It is getting harder every day to disparage gold investing but the boys on Wall Street keep trying.
Posted by Adam King on July 18, 2011
It’s high time to get serious about buying gold.
July 18, 2011 – It is getting harder every day to disparage gold investing but the boys on Wall Street keep trying. Now that the price has risen straight through the $1,600 “barrier” you can be sure they’ll kick it up a notch.
But that barrier was just a number concocted from complex mathematical analysis of countless variables that have absolutely no relevance to economic conditions today. The gold bears’ arguments are based on premises devoid of validity and credibility.
Gold is simply doing what it always does, its price anchored in reality and driven by fundamentals – the way a market is supposed to work. Gold rises to dominance when man’s contrived stores of wealth begin to unravel and will remain dominant for as long as it takes to for all markets to restore equilibrium. Government attempts to counter market forces only accelerate the decline.

● ● ●

● **Challenge 1**:
According to the gold investing post, what price "barrier" has gold risen through?

● **Stored rows**:
● ● ●

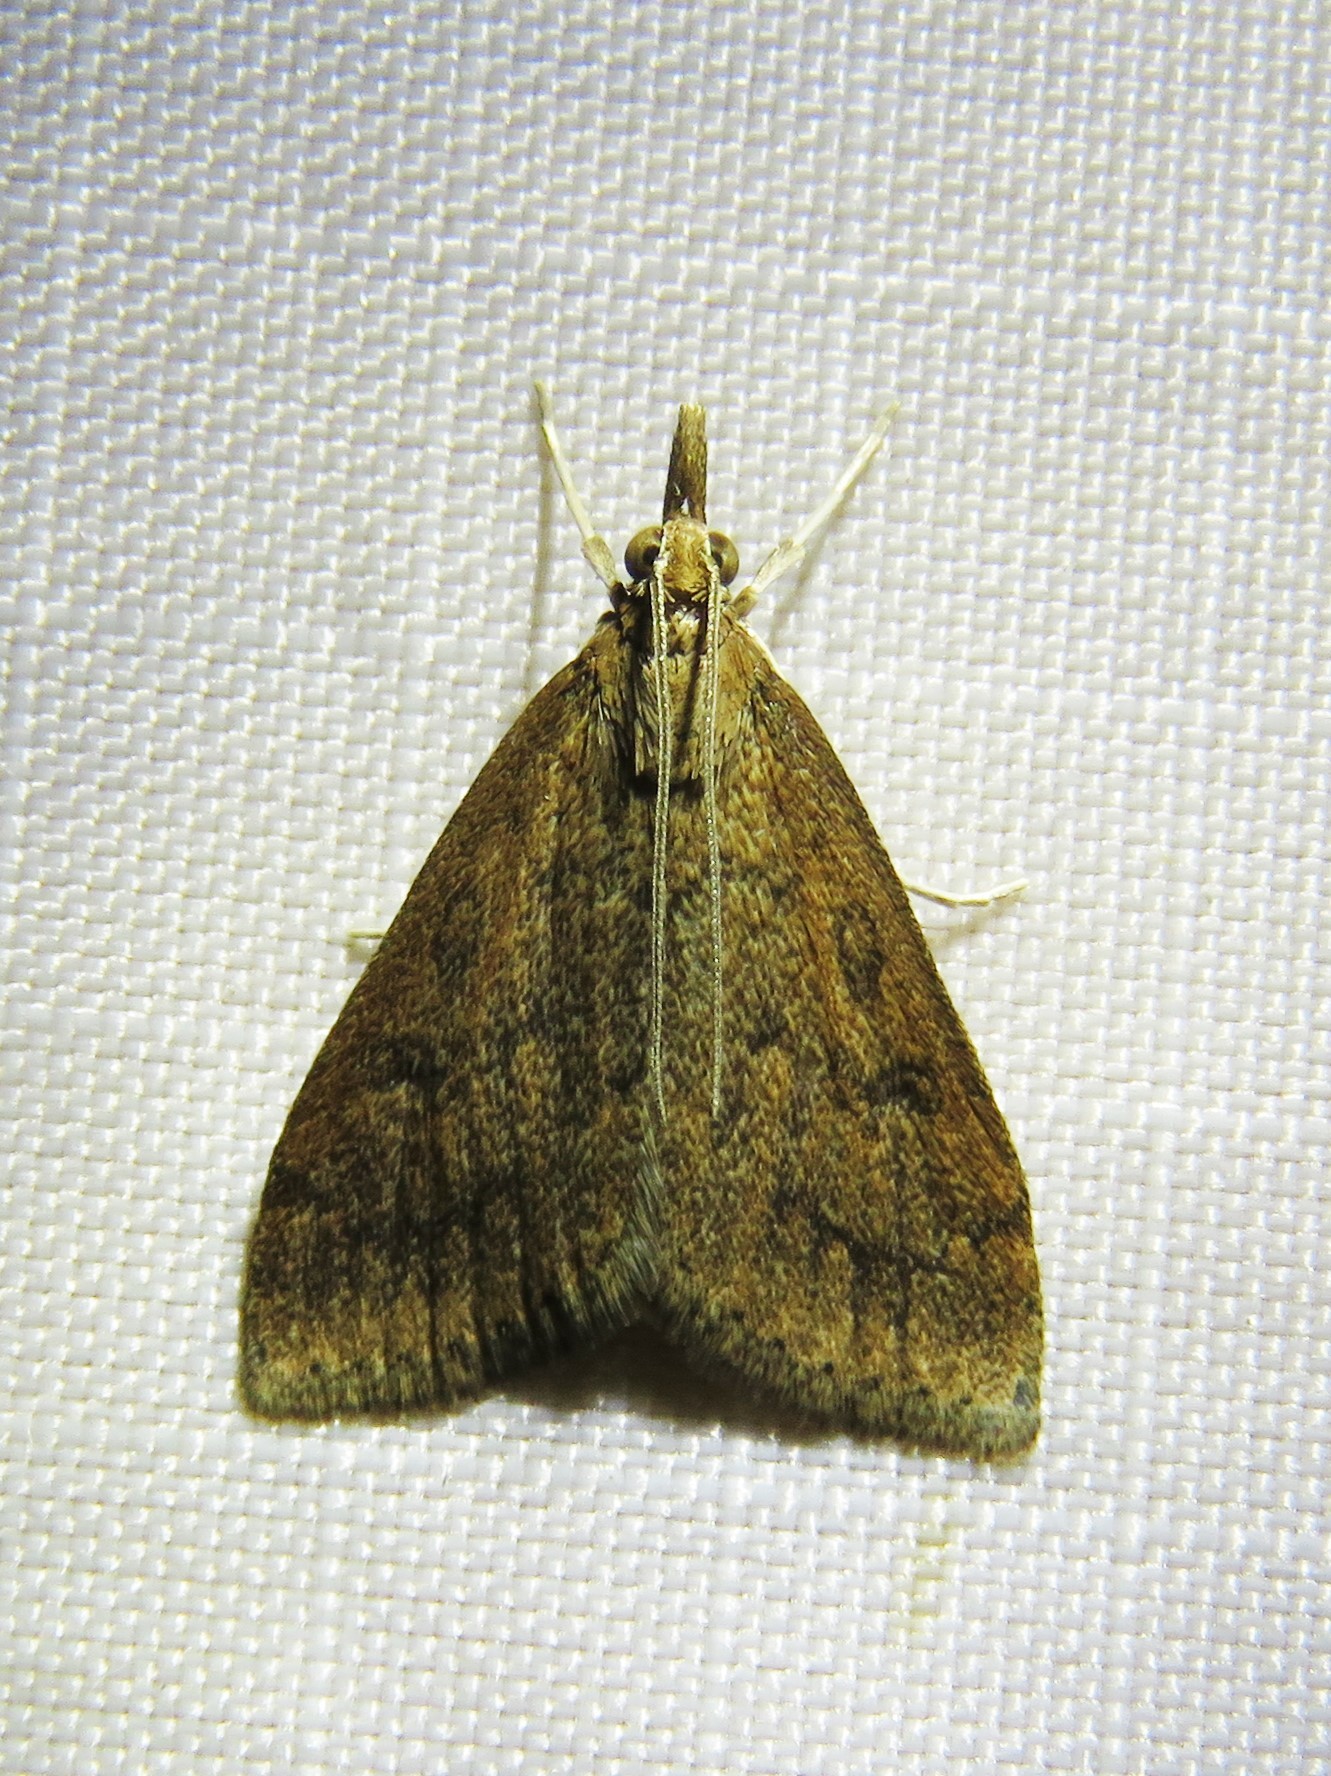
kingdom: Animalia
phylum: Arthropoda
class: Insecta
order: Lepidoptera
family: Crambidae
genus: Udea
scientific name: Udea rubigalis
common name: Celery leaftier moth
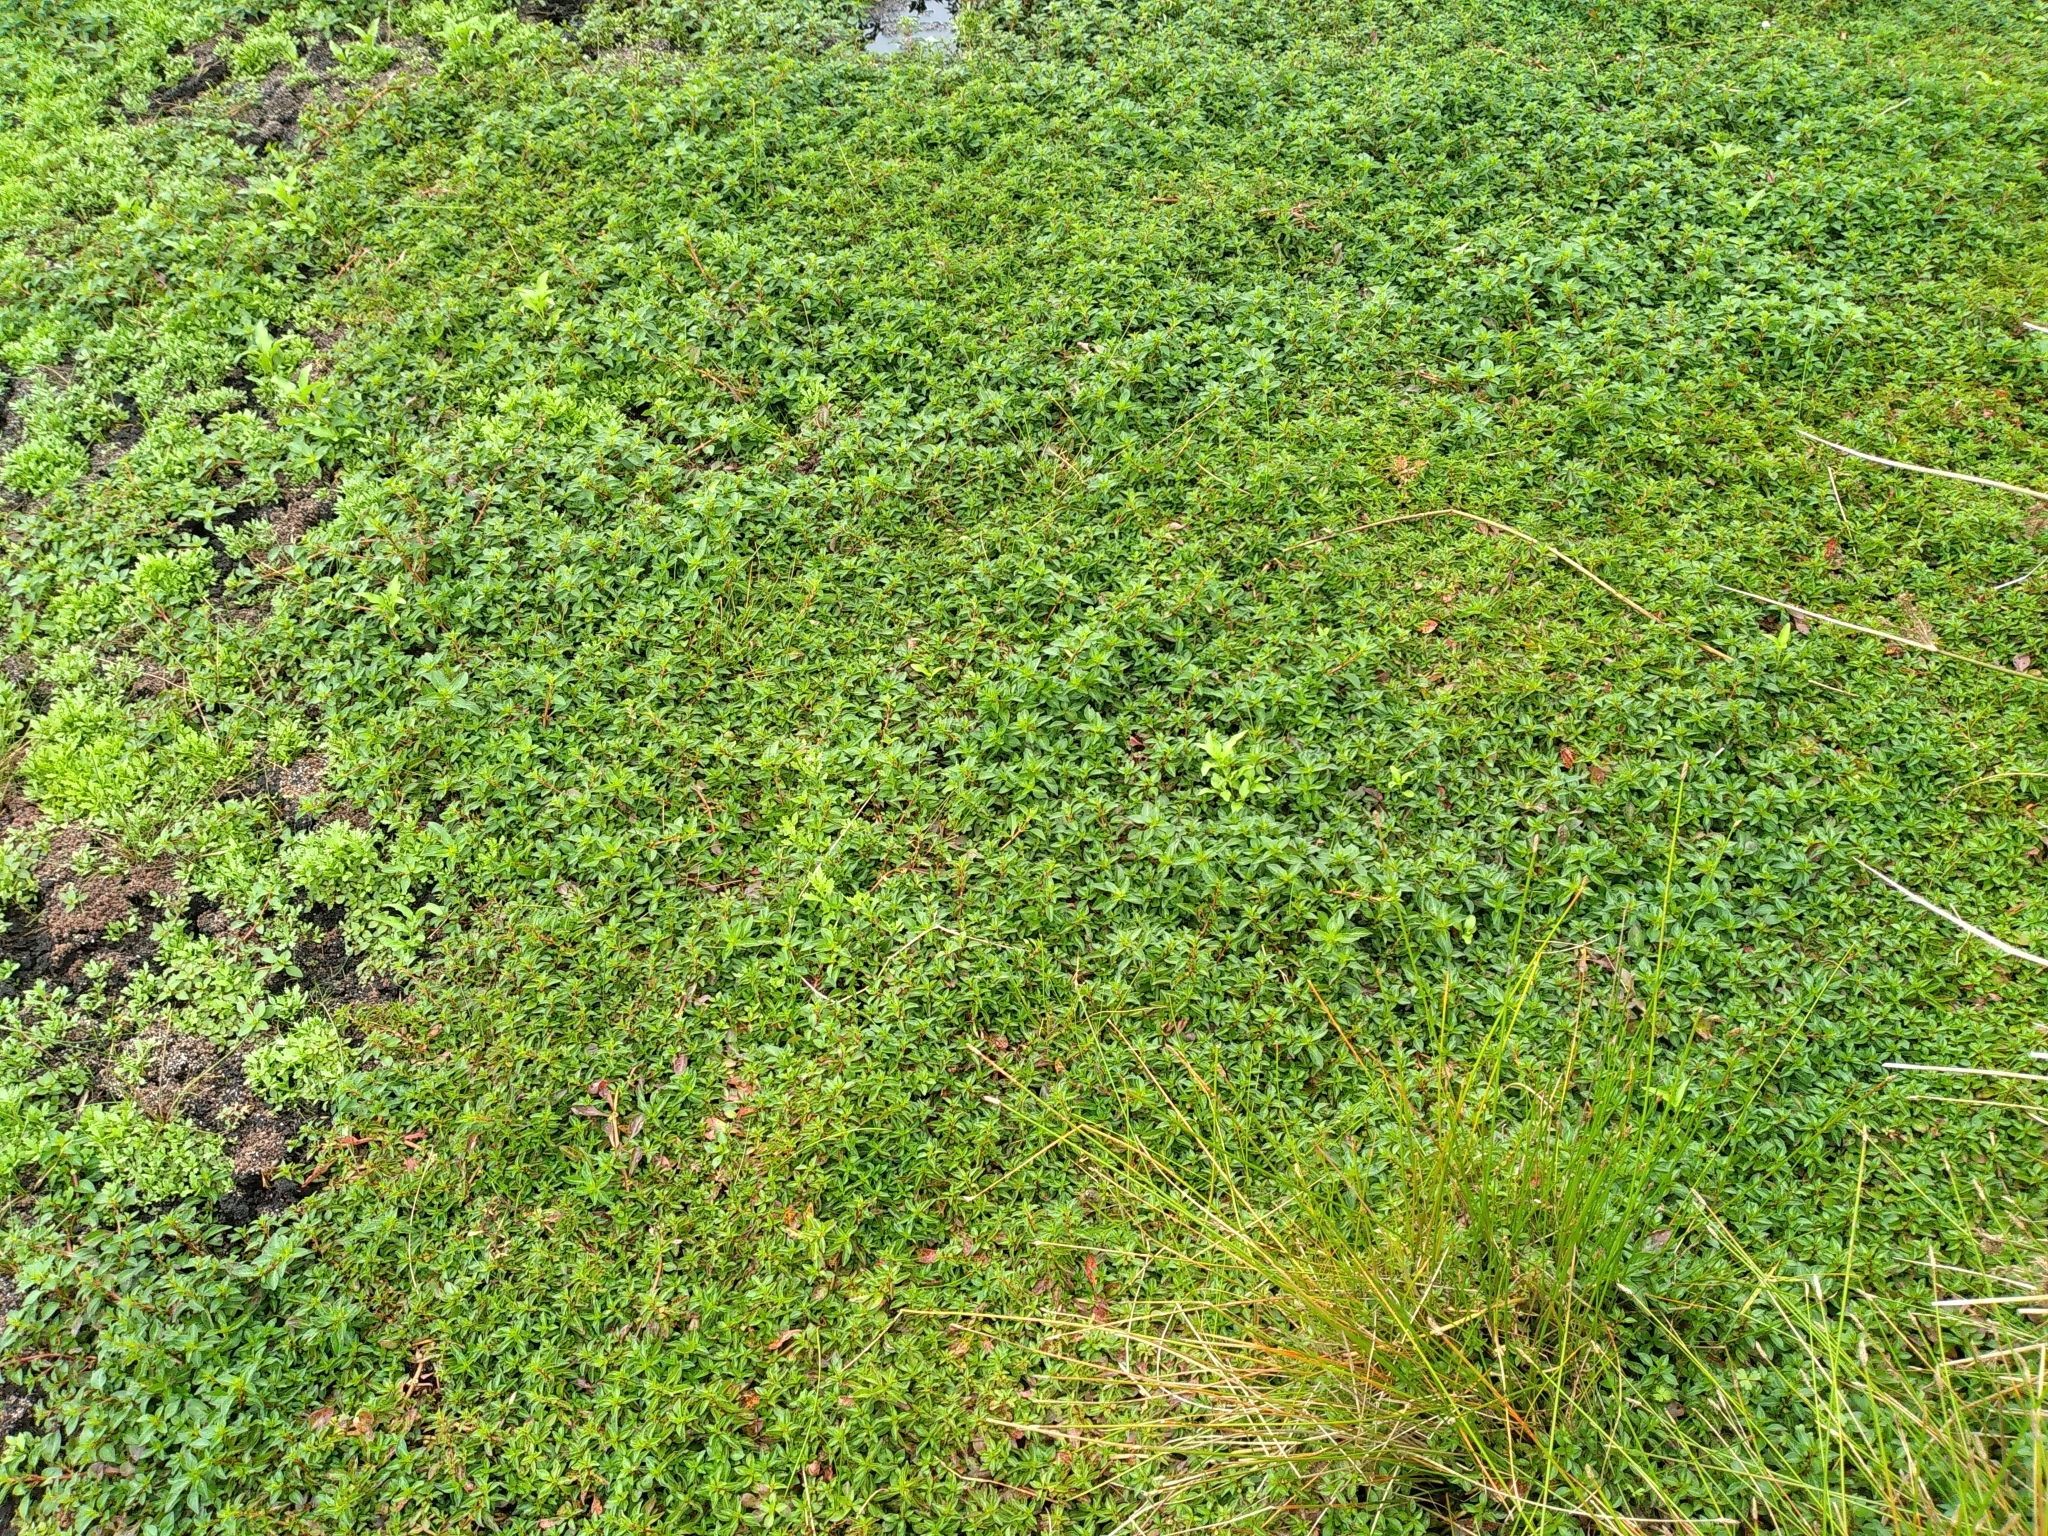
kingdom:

● ● ●

● **Challenge 2**:
Put the lines of the rows into a numbered list, starting at the line that contains "class: Insecta" and ending at the last line of the rows. Leave out the pictures and any blank lines.

● **Full solution 1**:
$1,600

● **Full solution 2**:
1. class: Insecta
2. order: Lepidoptera
3. family: Crambidae
4. genus: Udea
5. scientific name: Udea rubigalis
6. common name: Celery leaftier moth
7. kingdom:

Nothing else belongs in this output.